アイヌ語も不当に冷遇されている。北海道にはユニークな地名が数々あるが、その90%がアイヌ語起源だ。金田一京介先生の時代から連綿と学術研究がなされ復興運動も行われている。口承文学「ユーカラ」も日本語に翻訳され多く紹介されるようになった。しかし、オキナワのウチナーグチのようにラジオ/テレビをひねればすぐに流れ出て来るような状況はない。
●伝統的な宗教行事も批判にさらされている。アイヌの重要な祭儀「イオマンテ」は、子供の頃から育てたクマを殺して、神様として天にお送りするというものだ。これが動物愛護団体と衝突している。これも非常に難しい問題だ。
●民族音楽もオキナワのように次世代のポップミュージックへ昇華される段階には至っていない。トンコリ奏者 OKI さんの活動(OKI DUB AINU BAND)以外に、アイヌ音楽をポップミュージックと合体させる試みをボクは聴いた事がない。

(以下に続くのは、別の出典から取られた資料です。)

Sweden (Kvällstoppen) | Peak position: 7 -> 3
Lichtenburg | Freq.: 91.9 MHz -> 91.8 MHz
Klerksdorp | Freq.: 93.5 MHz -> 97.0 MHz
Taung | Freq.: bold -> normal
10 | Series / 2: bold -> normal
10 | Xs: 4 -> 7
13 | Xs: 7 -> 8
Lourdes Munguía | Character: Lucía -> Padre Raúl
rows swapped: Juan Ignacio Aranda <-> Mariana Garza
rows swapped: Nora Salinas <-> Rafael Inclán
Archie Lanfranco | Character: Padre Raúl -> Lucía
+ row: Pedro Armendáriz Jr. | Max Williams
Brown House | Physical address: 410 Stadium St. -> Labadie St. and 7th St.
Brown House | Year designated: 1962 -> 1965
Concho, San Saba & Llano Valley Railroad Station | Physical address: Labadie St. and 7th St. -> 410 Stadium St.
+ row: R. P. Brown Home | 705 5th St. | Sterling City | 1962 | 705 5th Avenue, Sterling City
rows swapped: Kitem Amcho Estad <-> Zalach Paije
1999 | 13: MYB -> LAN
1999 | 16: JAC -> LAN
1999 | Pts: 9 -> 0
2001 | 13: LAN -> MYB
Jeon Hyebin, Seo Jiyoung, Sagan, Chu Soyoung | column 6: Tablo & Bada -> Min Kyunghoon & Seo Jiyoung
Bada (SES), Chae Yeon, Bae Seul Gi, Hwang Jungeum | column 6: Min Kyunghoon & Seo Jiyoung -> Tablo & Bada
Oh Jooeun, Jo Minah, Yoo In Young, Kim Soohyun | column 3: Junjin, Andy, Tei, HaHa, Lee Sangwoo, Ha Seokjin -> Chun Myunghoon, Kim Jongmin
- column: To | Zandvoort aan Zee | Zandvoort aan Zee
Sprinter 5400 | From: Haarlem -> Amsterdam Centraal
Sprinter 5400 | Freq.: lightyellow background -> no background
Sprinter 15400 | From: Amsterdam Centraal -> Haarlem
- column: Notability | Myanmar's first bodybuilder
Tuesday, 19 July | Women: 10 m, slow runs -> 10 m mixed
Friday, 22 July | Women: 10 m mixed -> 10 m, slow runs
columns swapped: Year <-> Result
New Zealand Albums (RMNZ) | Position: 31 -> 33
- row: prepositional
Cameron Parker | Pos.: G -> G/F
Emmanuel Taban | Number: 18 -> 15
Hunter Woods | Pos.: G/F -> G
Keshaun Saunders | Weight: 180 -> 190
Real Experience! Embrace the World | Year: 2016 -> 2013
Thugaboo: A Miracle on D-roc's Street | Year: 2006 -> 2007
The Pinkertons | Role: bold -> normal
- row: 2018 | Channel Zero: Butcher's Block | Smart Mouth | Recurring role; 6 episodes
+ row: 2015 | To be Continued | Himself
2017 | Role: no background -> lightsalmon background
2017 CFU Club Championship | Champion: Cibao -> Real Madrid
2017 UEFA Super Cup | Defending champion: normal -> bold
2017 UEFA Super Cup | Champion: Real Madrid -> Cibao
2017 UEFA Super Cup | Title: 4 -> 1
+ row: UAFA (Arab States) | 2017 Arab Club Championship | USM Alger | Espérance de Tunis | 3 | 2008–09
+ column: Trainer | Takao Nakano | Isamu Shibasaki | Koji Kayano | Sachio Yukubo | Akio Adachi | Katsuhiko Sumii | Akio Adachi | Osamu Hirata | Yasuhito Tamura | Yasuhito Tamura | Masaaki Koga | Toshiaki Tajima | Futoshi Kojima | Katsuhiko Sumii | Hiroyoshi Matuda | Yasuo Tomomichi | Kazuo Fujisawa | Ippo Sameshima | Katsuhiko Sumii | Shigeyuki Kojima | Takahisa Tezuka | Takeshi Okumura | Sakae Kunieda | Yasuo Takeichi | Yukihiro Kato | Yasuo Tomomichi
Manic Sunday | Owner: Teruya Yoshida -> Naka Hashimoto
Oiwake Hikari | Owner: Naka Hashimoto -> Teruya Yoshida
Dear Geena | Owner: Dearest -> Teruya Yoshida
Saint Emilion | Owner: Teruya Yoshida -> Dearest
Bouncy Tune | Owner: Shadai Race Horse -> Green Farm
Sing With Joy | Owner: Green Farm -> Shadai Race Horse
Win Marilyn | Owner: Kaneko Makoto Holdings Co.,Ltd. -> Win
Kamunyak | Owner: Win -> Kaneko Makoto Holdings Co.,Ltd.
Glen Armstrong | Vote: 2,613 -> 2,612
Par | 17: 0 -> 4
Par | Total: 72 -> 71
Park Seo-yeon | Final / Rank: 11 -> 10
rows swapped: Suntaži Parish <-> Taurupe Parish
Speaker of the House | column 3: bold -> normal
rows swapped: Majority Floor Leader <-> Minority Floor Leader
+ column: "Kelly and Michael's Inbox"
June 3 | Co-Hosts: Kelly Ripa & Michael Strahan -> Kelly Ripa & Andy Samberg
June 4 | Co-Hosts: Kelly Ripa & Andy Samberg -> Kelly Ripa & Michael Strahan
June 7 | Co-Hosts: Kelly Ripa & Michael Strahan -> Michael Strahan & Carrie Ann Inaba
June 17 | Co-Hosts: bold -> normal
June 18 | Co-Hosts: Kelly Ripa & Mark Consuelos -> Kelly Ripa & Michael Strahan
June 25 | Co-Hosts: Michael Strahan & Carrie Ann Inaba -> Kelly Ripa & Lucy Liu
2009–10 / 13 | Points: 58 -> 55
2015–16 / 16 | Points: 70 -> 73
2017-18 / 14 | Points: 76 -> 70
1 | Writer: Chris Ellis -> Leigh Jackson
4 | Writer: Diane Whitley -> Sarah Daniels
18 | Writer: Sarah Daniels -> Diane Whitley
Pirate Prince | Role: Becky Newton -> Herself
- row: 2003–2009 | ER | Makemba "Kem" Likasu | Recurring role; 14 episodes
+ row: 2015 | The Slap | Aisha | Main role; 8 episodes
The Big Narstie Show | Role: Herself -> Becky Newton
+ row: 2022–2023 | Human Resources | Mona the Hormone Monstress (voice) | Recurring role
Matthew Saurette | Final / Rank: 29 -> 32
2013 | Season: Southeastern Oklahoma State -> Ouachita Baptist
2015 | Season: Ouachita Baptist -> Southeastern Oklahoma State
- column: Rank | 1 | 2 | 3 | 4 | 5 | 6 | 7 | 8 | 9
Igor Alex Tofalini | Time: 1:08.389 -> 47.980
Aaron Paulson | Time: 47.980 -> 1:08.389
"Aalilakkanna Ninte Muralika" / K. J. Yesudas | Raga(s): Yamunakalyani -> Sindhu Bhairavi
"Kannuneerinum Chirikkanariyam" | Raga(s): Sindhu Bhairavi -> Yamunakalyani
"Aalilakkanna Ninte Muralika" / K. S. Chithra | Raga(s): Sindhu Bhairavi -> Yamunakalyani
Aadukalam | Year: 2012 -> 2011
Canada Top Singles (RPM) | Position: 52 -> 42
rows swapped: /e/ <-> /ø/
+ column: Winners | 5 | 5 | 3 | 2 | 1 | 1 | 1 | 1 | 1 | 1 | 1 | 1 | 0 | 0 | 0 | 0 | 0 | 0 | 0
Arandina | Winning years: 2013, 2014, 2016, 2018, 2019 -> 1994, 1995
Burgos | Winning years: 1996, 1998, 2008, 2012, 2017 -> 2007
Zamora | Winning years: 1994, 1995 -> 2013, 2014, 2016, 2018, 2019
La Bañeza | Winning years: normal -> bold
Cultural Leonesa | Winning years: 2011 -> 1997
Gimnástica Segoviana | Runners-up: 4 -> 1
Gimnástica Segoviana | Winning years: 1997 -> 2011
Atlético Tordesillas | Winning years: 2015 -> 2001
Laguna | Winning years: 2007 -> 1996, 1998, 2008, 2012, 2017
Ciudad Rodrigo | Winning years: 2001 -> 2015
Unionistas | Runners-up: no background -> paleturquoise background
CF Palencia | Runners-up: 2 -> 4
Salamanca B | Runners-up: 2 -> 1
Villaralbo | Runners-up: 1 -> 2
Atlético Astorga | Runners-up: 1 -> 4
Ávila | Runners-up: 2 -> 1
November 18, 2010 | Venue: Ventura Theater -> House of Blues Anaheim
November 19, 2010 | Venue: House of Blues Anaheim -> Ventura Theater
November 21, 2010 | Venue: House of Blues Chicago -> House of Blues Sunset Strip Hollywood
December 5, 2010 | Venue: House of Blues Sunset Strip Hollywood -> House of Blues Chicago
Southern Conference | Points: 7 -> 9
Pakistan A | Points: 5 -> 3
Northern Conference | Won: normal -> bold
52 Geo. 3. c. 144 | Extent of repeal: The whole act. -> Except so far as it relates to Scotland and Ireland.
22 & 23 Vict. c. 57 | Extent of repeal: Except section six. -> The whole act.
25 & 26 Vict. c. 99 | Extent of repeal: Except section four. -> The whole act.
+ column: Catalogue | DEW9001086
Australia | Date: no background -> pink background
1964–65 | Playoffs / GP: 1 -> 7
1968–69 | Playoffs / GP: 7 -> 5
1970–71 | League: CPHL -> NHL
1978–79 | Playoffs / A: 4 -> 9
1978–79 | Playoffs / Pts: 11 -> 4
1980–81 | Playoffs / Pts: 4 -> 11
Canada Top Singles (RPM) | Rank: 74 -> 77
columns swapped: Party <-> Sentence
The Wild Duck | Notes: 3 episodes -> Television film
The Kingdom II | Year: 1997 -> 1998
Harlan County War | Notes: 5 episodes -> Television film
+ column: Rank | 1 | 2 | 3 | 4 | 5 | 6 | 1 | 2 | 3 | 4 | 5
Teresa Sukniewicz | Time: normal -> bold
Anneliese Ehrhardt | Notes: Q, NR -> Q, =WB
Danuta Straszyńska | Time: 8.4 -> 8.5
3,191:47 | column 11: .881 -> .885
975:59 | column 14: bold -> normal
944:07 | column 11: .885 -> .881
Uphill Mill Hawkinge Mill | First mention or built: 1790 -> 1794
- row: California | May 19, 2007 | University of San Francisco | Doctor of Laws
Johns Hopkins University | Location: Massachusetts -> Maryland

OKI DUB AINU BAND「OKI DUB AINU BAND」

「OKI DUB AINU BAND」/「CHIKAR STUDIO」:http://www.tonkori.com/

●このままでは、アイヌ文化は博物館の中に陳列されて、骨董品になってしまう。標本ではだめなんだ。今生きている人間による現在進行形のモノへと、拡大再生産しなくてはならない。ファッションへ、グルメへ、ポップミュージックへ、カタチを現代のフォーマットに変換させて豊かにすることはできないのだろうか?
●それを、和人文化への迎合/堕落、和人によるアイヌ文化の新たな収奪と、考える向きもあるかもしれない。喜納昌吉さんは「BLOOD LINE」制作時を振り返り、「あの頃は周囲が私を沖縄という根っこから切り離そうとする傾向が強かった」と言っている。これが意味するのは、有形無形問わず本土がオキナワへ介入し収奪する状況があったことだと思う。これと一緒ではダメだ。
●ただし現代日本は、先住民族アイヌが紡いだ、自然と美しく調和した世界観から、多くを学ぶべき時代に直面しているはずだ、とボクは考えてる。和人とアイヌの美しいコラボレーションが成立する可能性はあるはずだと思う。